Wednesday, August 25, 2010

Parametric Embedding for Class Visualization


This paper addresses the problem of visualizing posterior probabilities of topic models. We have scanned another paper on how to visualize the documents via a probabilistic graphical model. Actually this paper is the inspiration of the latter.

By introducing an objective function resembling SNE, this paper solves an easier problem: the p table in SNE is now given, instead of computed via binary searches; the q table has a much smaller size.

Actually the latter paper decouples the number of topics with the embeding dimensions directly (but coupled with the number of clusters). We may observe quite similar phenomenon in this model.

As SNE, this model is also optimized with a gradient-descent method (alternatively, though).

Sunday, August 22, 2010

Probabilistic Latent Semantic Visualization: Topic Model for Visualizing Documents


This paper proposed a model based on LDA. But the Dirichlet prior is replaced with the probability generated by the latent coordinates of each documents and the topics. The paper only deals with MAP estimation of the latent coordinates, which can be solved via EM-like algorithm.

The learning is simple for the distribution of words conditioned on topics (analytic solution) while difficult for the latent coordinates due to the optimization (has to be solved via gradient-based numerical solutions).

The idea is interesting though. Instead of seeking a representation of the documents in the topic space learn by LDA-like models, the visualization is directly modeled via a probabilistic graphical model.

A Probabilistic Approach to Semantic Representation


This paper actually introduces a Gibbs sampler for LDA model. The Gibbs sampler, however, does not sample all latent variables. Only latent topics are sampled. I guess many DP models actually are making inferences in this way. But is this the so-called Bayesian way of learning? Sampling ?= learning. Well.... I don't know why they may do this. I have to see more...

Monday, August 9, 2010

Relation between PLSA and NMF and Implications


This paper's critical point is PLSA solve the NMF problem with a KL divergence loss, which can be easily seen if you are familiar with the two algorithms. The implications are:
  • The NMF algorithms can be interpreted as EM algorithms;
  • The NMF does not hold many advantages as pLSA.
  • But NMF might benefit with many loss functions for different purposes. 

Friday, August 6, 2010

Probabilistic Latent Semantic Analysis


This paper introduces a probabilistic model for LSA problem. In traditional LSA, we have a word-document matrix (each column correspond to a document, each row denotes the count of a certain word). The LSA employs a SVD of the count matrix and indicates that the left singular vectors are latent topics. NMF might be more appropriate since the bases found are nonnegative and can be seen as distributions of words.
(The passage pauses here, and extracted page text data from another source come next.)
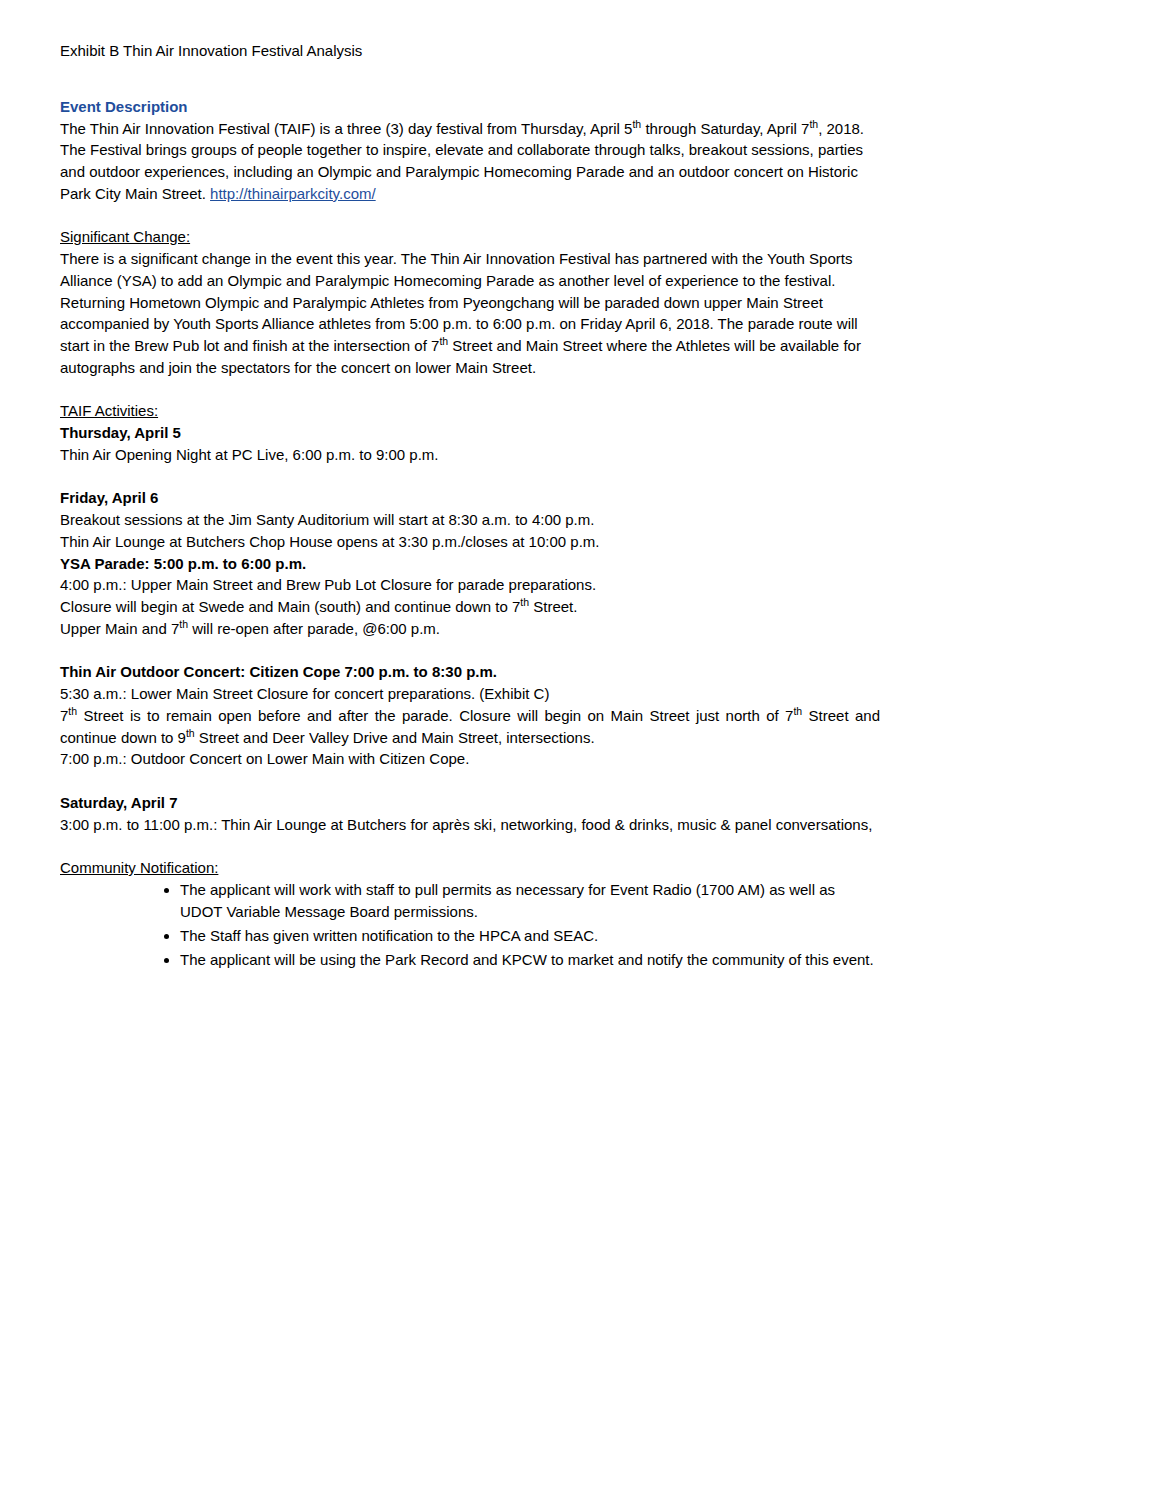Exhibit B Thin Air Innovation Festival Analysis
Event Description
The Thin Air Innovation Festival (TAIF) is a three (3) day festival from Thursday, April 5th through Saturday, April 7th, 2018. The Festival brings groups of people together to inspire, elevate and collaborate through talks, breakout sessions, parties and outdoor experiences, including an Olympic and Paralympic Homecoming Parade and an outdoor concert on Historic Park City Main Street. http://thinairparkcity.com/
Significant Change:
There is a significant change in the event this year. The Thin Air Innovation Festival has partnered with the Youth Sports Alliance (YSA) to add an Olympic and Paralympic Homecoming Parade as another level of experience to the festival. Returning Hometown Olympic and Paralympic Athletes from Pyeongchang will be paraded down upper Main Street accompanied by Youth Sports Alliance athletes from 5:00 p.m. to 6:00 p.m. on Friday April 6, 2018. The parade route will start in the Brew Pub lot and finish at the intersection of 7th Street and Main Street where the Athletes will be available for autographs and join the spectators for the concert on lower Main Street.
TAIF Activities:
Thursday, April 5
Thin Air Opening Night at PC Live, 6:00 p.m. to 9:00 p.m.
Friday, April 6
Breakout sessions at the Jim Santy Auditorium will start at 8:30 a.m. to 4:00 p.m.
Thin Air Lounge at Butchers Chop House opens at 3:30 p.m./closes at 10:00 p.m.
YSA Parade: 5:00 p.m. to 6:00 p.m.
4:00 p.m.: Upper Main Street and Brew Pub Lot Closure for parade preparations.
Closure will begin at Swede and Main (south) and continue down to 7th Street.
Upper Main and 7th will re-open after parade, @6:00 p.m.
Thin Air Outdoor Concert: Citizen Cope 7:00 p.m. to 8:30 p.m.
5:30 a.m.: Lower Main Street Closure for concert preparations. (Exhibit C)
7th Street is to remain open before and after the parade. Closure will begin on Main Street just north of 7th Street and continue down to 9th Street and Deer Valley Drive and Main Street, intersections.
7:00 p.m.: Outdoor Concert on Lower Main with Citizen Cope.
Saturday, April 7
3:00 p.m. to 11:00 p.m.: Thin Air Lounge at Butchers for après ski, networking, food & drinks, music & panel conversations,
Community Notification:
The applicant will work with staff to pull permits as necessary for Event Radio (1700 AM) as well as UDOT Variable Message Board permissions.
The Staff has given written notification to the HPCA and SEAC.
The applicant will be using the Park Record and KPCW to market and notify the community of this event.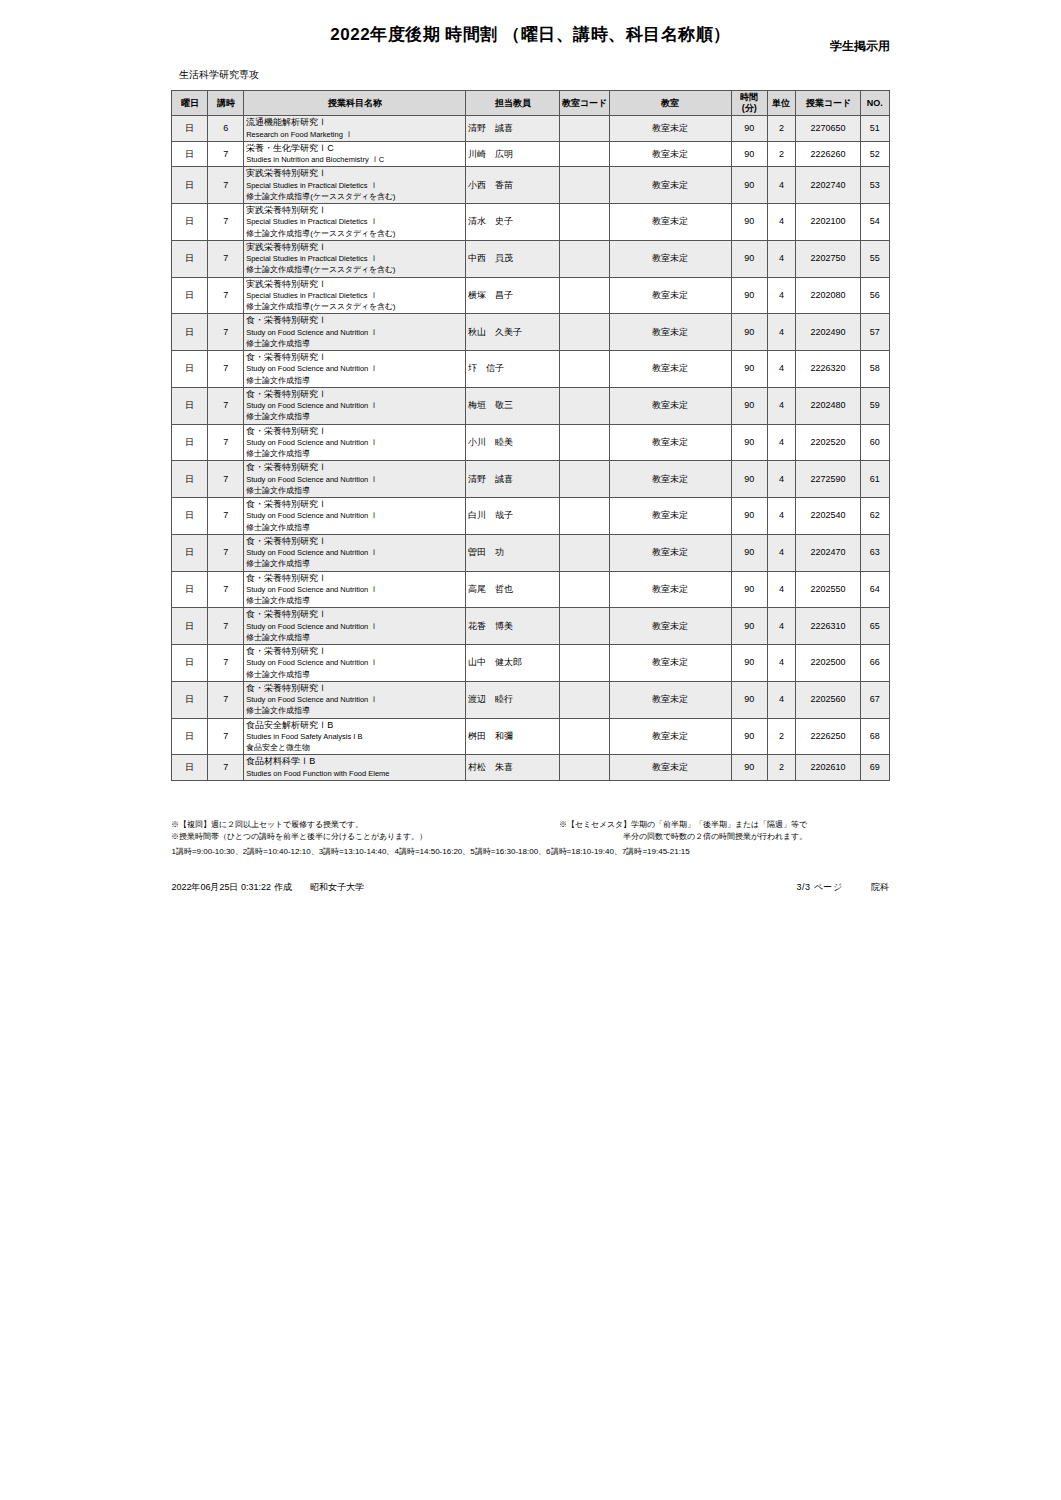学生掲示用
2022年度後期 時間割 （曜日、講時、科目名称順）
生活科学研究専攻
| 曜日 | 講時 | 授業科目名称 | 担当教員 | 教室コード | 教室 | 時間 (分) | 単位 | 授業コード | NO. |
| --- | --- | --- | --- | --- | --- | --- | --- | --- | --- |
| 日 | 6 | 流通機能解析研究Ⅰ Research on Food Marketing Ⅰ | 清野 誠喜 | | 教室未定 | 90 | 2 | 2270650 | 51 |
| 日 | 7 | 栄養・生化学研究ⅠC Studies in Nutrition and Biochemistry ⅠC | 川崎 広明 | | 教室未定 | 90 | 2 | 2226260 | 52 |
| 日 | 7 | 実践栄養特別研究Ⅰ Special Studies in Practical Dietetics Ⅰ 修士論文作成指導(ケーススタディを含む) | 小西 香苗 | | 教室未定 | 90 | 4 | 2202740 | 53 |
| 日 | 7 | 実践栄養特別研究Ⅰ Special Studies in Practical Dietetics Ⅰ 修士論文作成指導(ケーススタディを含む) | 清水 史子 | | 教室未定 | 90 | 4 | 2202100 | 54 |
| 日 | 7 | 実践栄養特別研究Ⅰ Special Studies in Practical Dietetics Ⅰ 修士論文作成指導(ケーススタディを含む) | 中西 員茂 | | 教室未定 | 90 | 4 | 2202750 | 55 |
| 日 | 7 | 実践栄養特別研究Ⅰ Special Studies in Practical Dietetics Ⅰ 修士論文作成指導(ケーススタディを含む) | 横塚 昌子 | | 教室未定 | 90 | 4 | 2202080 | 56 |
| 日 | 7 | 食・栄養特別研究Ⅰ Study on Food Science and Nutrition Ⅰ 修士論文作成指導 | 秋山 久美子 | | 教室未定 | 90 | 4 | 2202490 | 57 |
| 日 | 7 | 食・栄養特別研究Ⅰ Study on Food Science and Nutrition Ⅰ 修士論文作成指導 | 圷 信子 | | 教室未定 | 90 | 4 | 2226320 | 58 |
| 日 | 7 | 食・栄養特別研究Ⅰ Study on Food Science and Nutrition Ⅰ 修士論文作成指導 | 梅垣 敬三 | | 教室未定 | 90 | 4 | 2202480 | 59 |
| 日 | 7 | 食・栄養特別研究Ⅰ Study on Food Science and Nutrition Ⅰ 修士論文作成指導 | 小川 睦美 | | 教室未定 | 90 | 4 | 2202520 | 60 |
| 日 | 7 | 食・栄養特別研究Ⅰ Study on Food Science and Nutrition Ⅰ 修士論文作成指導 | 清野 誠喜 | | 教室未定 | 90 | 4 | 2272590 | 61 |
| 日 | 7 | 食・栄養特別研究Ⅰ Study on Food Science and Nutrition Ⅰ 修士論文作成指導 | 白川 哉子 | | 教室未定 | 90 | 4 | 2202540 | 62 |
| 日 | 7 | 食・栄養特別研究Ⅰ Study on Food Science and Nutrition Ⅰ 修士論文作成指導 | 曽田 功 | | 教室未定 | 90 | 4 | 2202470 | 63 |
| 日 | 7 | 食・栄養特別研究Ⅰ Study on Food Science and Nutrition Ⅰ 修士論文作成指導 | 高尾 哲也 | | 教室未定 | 90 | 4 | 2202550 | 64 |
| 日 | 7 | 食・栄養特別研究Ⅰ Study on Food Science and Nutrition Ⅰ 修士論文作成指導 | 花香 博美 | | 教室未定 | 90 | 4 | 2226310 | 65 |
| 日 | 7 | 食・栄養特別研究Ⅰ Study on Food Science and Nutrition Ⅰ 修士論文作成指導 | 山中 健太郎 | | 教室未定 | 90 | 4 | 2202500 | 66 |
| 日 | 7 | 食・栄養特別研究Ⅰ Study on Food Science and Nutrition Ⅰ 修士論文作成指導 | 渡辺 睦行 | | 教室未定 | 90 | 4 | 2202560 | 67 |
| 日 | 7 | 食品安全解析研究ⅠB Studies in Food Safety Analysis I B 食品安全と微生物 | 桝田 和彌 | | 教室未定 | 90 | 2 | 2226250 | 68 |
| 日 | 7 | 食品材料科学ⅠB Studies on Food Function with Food Eleme | 村松 朱喜 | | 教室未定 | 90 | 2 | 2202610 | 69 |
※【複回】週に２回以上セットで履修する授業です。
※授業時間帯（ひとつの講時を前半と後半に分けることがあります。）
※【セミセメスタ】学期の「前半期」「後半期」または「隔週」等で
　　　　　　　　半分の回数で時数の２倍の時間授業が行われます。
1講時=9:00-10:30、2講時=10:40-12:10、3講時=13:10-14:40、4講時=14:50-16:20、5講時=16:30-18:00、6講時=18:10-19:40、7講時=19:45-21:15
2022年06月25日 0:31:22 作成　　昭和女子大学
3/3 ページ　　　院科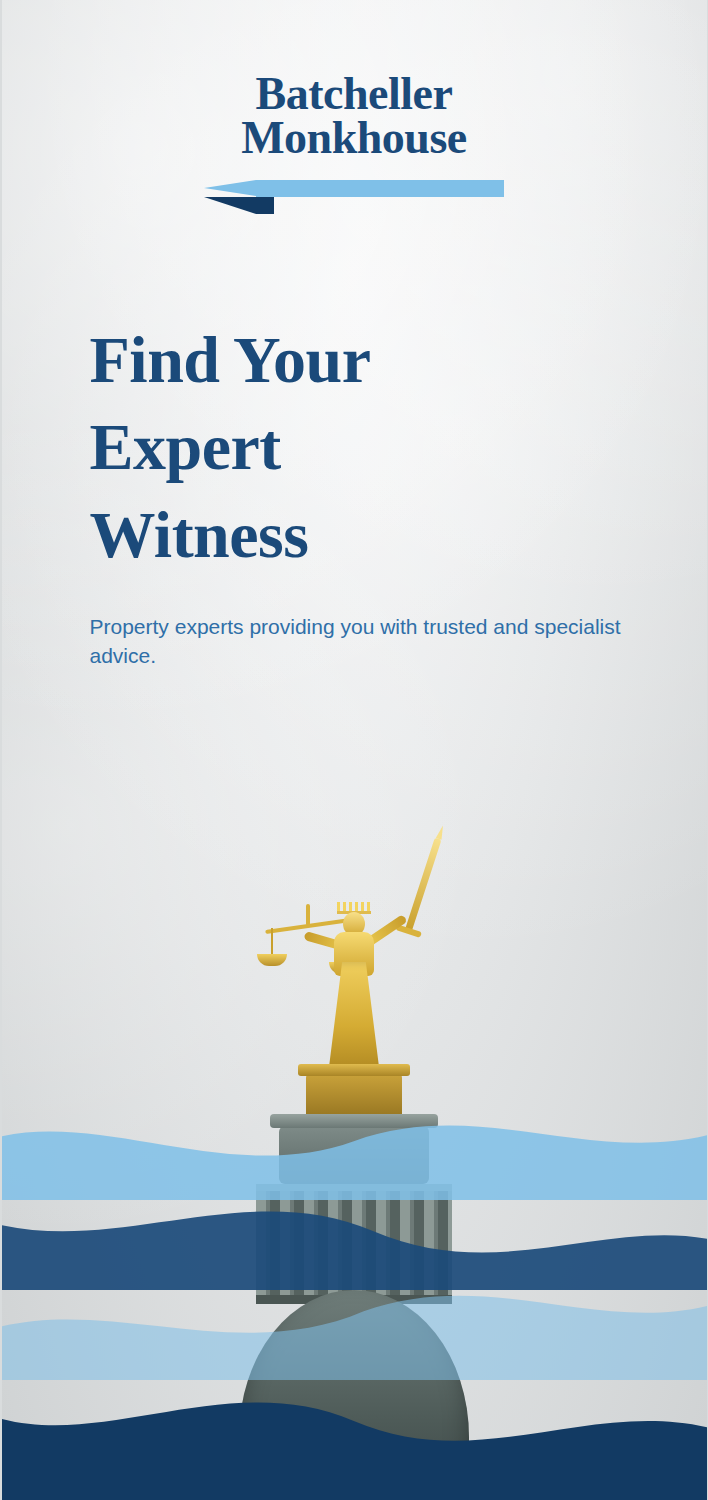Batcheller Monkhouse
Find Your Expert Witness
Property experts providing you with trusted and specialist advice.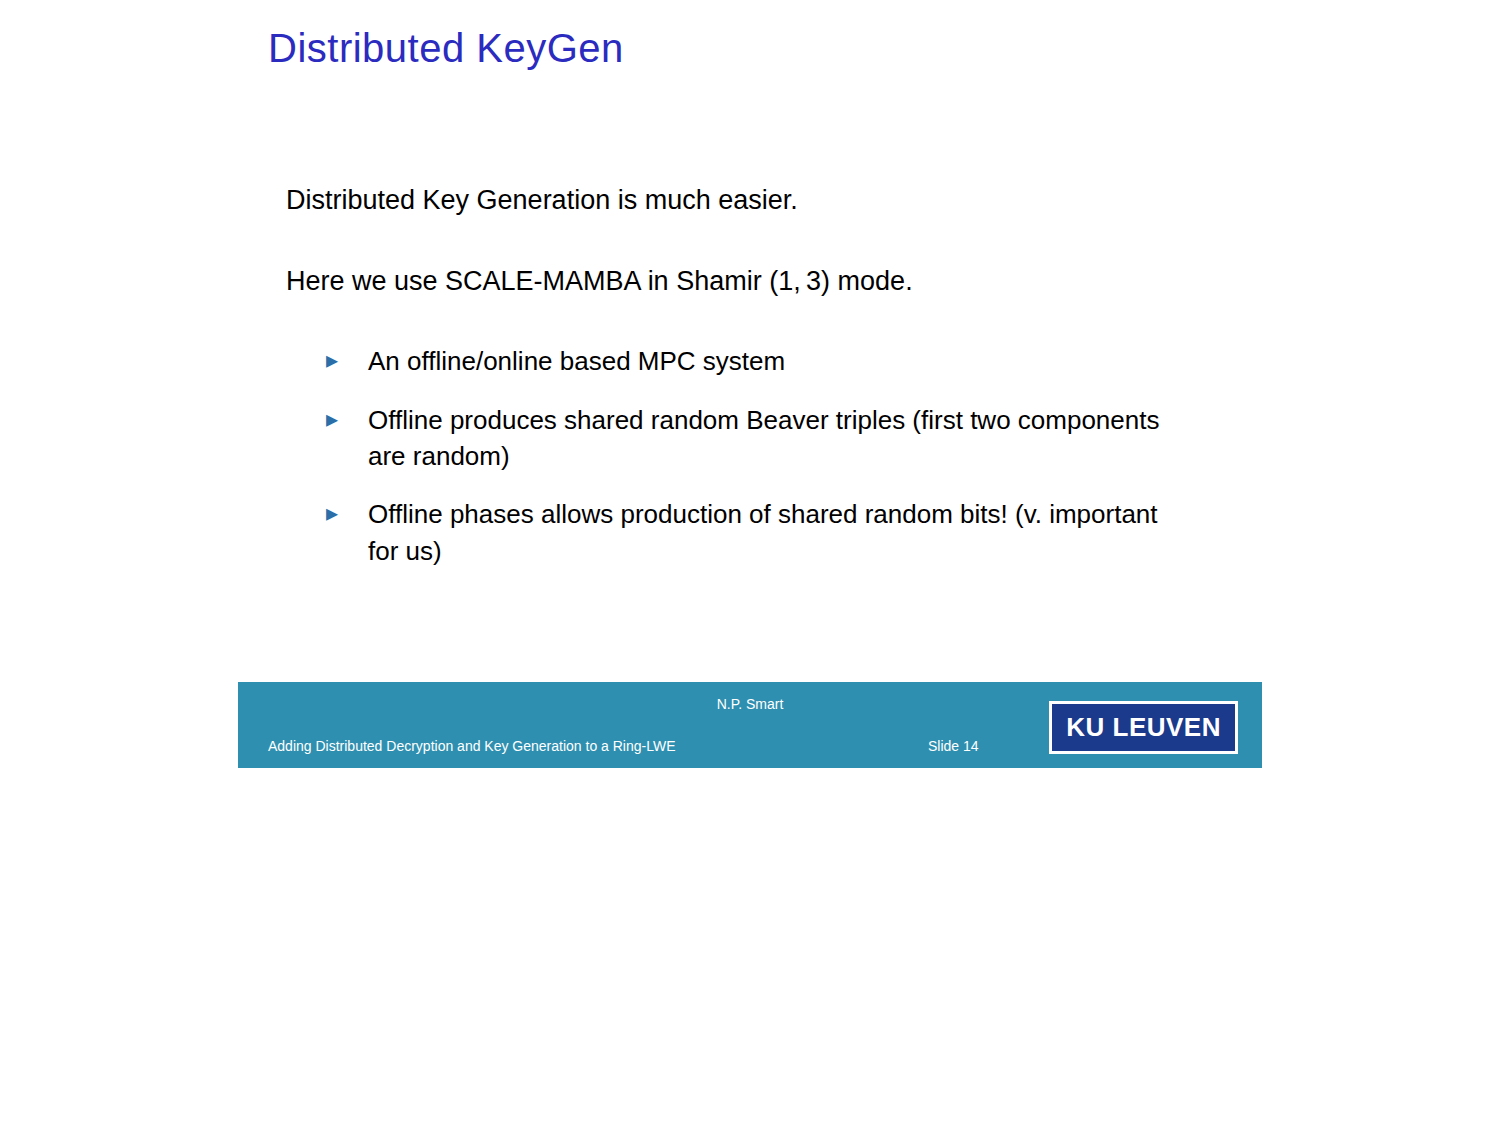Distributed KeyGen
Distributed Key Generation is much easier.
Here we use SCALE-MAMBA in Shamir (1, 3) mode.
An offline/online based MPC system
Offline produces shared random Beaver triples (first two components are random)
Offline phases allows production of shared random bits! (v. important for us)
N.P. Smart
Adding Distributed Decryption and Key Generation to a Ring-LWE
Slide 14
KU LEUVEN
This paper builds the first probabilistic model for the latent topics. The model is quite simple
\Pr(w, d) = \sum_z \Pr(z) \Pr(d\mid z) \Pr(w \mid z)
which can be trained with EM algorithm. The inference of this model is a bit awkward. But we may simply use \Pr(w \mid z) for inference problems.

Later, LDA actually endow Dirichlet priors to the mixing proportions to the topics and words.

Monday, July 26, 2010

Heavy-Tailed Symmetric Stochastic Neigbor Embedding


t-SNE is a very useful visualization algorithm, which inherits the idea from SNE but modifies the neighborhood probabilities to t-distributions instead of the original. This heavy-tailed distribution works pretty well on many data. This paper discusses a more general case.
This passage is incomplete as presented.